> **Work to complete**
Print every entry exactly as written and exclude all images.

━━ Exercise inputs ━━

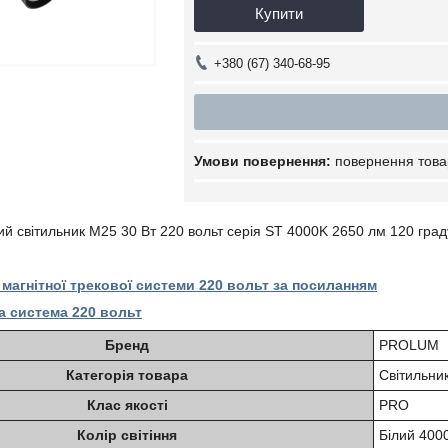
Купити
+380 (67) 340-68-95
повернення това
ий світильник M25 30 Вт 220 вольт серія ST 4000K 2650 лм 120 гра
 магнітної трекової системи 220 вольт за посиланням
а система 220 вольт
Бренд
PROLUM
Категорія товара
Світильни
Клас якості
PRO
Колір світіння
Білий 400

━━━

> **Answer section**
Купити
+380 (67) 340-68-95
повернення това
ий світильник M25 30 Вт 220 вольт серія ST 4000K 2650 лм 120 гра
 магнітної трекової системи 220 вольт за посиланням
а система 220 вольт
Бренд
PROLUM
Категорія товара
Світильни
Клас якості
PRO
Колір світіння
Білий 400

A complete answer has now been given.